Teach Kids Self-Care
Let children start to take responsibility for themselves in small ways, then graduate to bigger ones. For instance, encourage young kids brush their teeth or dress themselves in the morning, even though you can do it faster. Give them self-care tasks like putting their toys away and making their own beds (you could put these on a chart), then compliment them on how responsible they are. They’ll start to see themselves as capable and competent--which leads to a strong self-image and the desire to do more on their own.
Give Kids a Role in the Family
Let kids know that their contribution helps the family. Little by little, give your child chores that he or she is responsible for. Start with easy things, like setting the table and feeding pets. As time goes on, kids can move on to vacuuming a room and doing laundry. They might even help plan a family trip and do internet research on activities and places to stay. Whatever they do, praise children for being responsible and let them know what they do is valued.
Help Them Get Organized
One of the hardest skills to learn is how to balance competing responsibilities. Even adults have trouble with this. Between homework , chores, afterschool sports, and other responsibilities, kids may get overwhelmed or simply forget what they were supposed to do. Teach basic organization skills. For instance, have kids make a “to do” list with due dates and a general idea of how long each task will take.
Make a rule about “homework first, TV after.” Kids need to set daily goals and break long-term projects into chunks.
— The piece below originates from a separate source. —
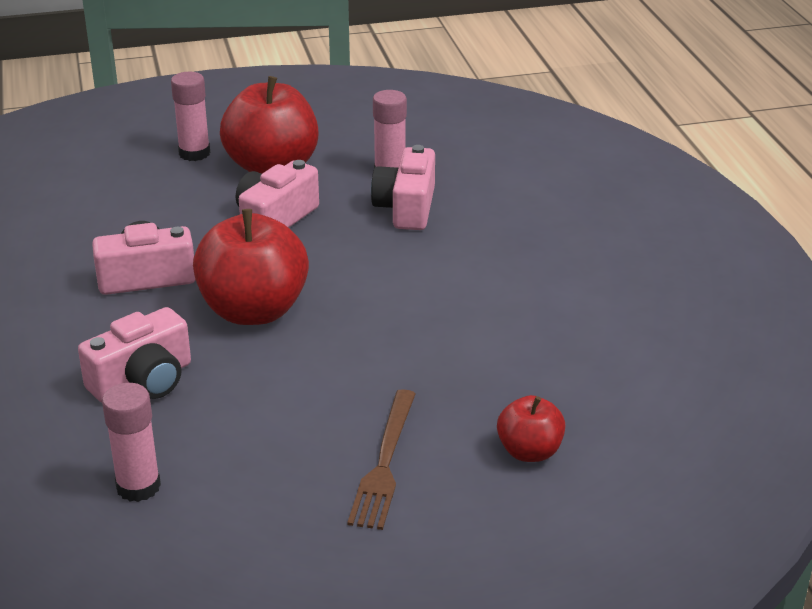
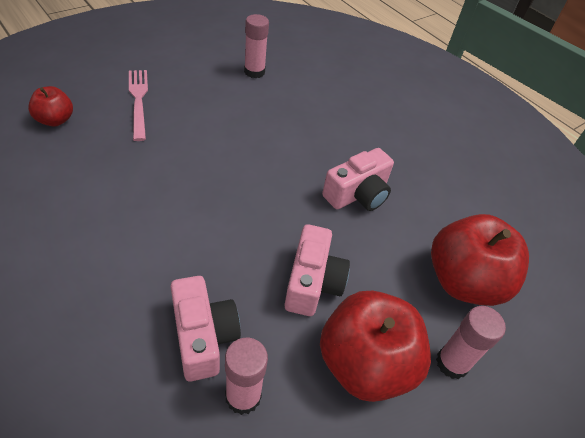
camera: 150 degrees right, 15 degrees up
(143, 381) = (296, 121): pink camera -> none
(254, 311) = (267, 182): red apple -> red apple (463, 282)
(384, 463) = (138, 101): brown fork -> pink fork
If they get in the habit of checking their “to do” list or calendar each day and looking ahead , it will keep things from falling off their radar.
Hard work and persistence are key elements of responsible behavior. But it takes time for these qualities to grow. Kids need practice so they can build responsible habits, learn from mistakes, and develop a sense of ownership that lets them acknowledge, “Yes, this is my responsibility.” If your child is juggling many responsibilities, take the time to talk them through. He or she might need some specific help or just may need to vent. Learning to delay gratification--meeting obligations even when you’re not in the mood--may be the hardest lesson for kids to learn.
Enlarge Their Scope
As they grow, children start to grasp that they have responsibilities to groups beyond themselves--to their family, school, community, team, and house of worship. Increasingly, they can be asked to take responsibility for others in the family--which may mean walking a younger child to her classroom or babysitting younger siblings when they're mature enough. If they've made a commitment to volunteer for something, take their responsibility seriously and stress your pride in seeing them follow through.
Cope with Irresponsible Behavior
Irresponsible behavior often brings natural consequences--doing a poor job on homework results in a lower grade, parking illegally may cost you a ticket, and so on. In such cases, don’t bail kids out of their responsibilities--insist they make good on the homework or pay for the ticket themselves. Focus on how they can do better next time. If they’ve broken a rule, tell them, “We need to find a way for you to earn back our trust.” Link privileges to responsibilities. For example, if a child wants to go to the mall with friends, he or she needs to finish chores first.
Prepare Them for Independence
One of our most important jobs as parents is to prepare our children to cope with life outside the home. Teach your child basic life skills, such as grocery shopping, cooking, budgeting, and doing laundry, and other household tasks. Start an allowance and help your child budget and save for special items. Allow kids to set their own goals and to take the reins as much as they can. Look for ways to let your kids know that you find them trustworthy. But if they break a rule, tell him, “We need to find a way for you to earn back our trust.”
Make Choices That Build a Better World
Making responsible choices is an important part of mature behavior. Give kids experience in decision-making early on, and let them abide by their choices. But if they cross a moral or ethical line--if they harm property or hurt someone's feelings, for example--ask them how they can make amends rather than impose a punishment. Emphasize how individual responsible behavior builds a better world—that we can’t fix everything ourselves, but when each of us takes care of our environment or helps other people in small ways, the entire community benefits.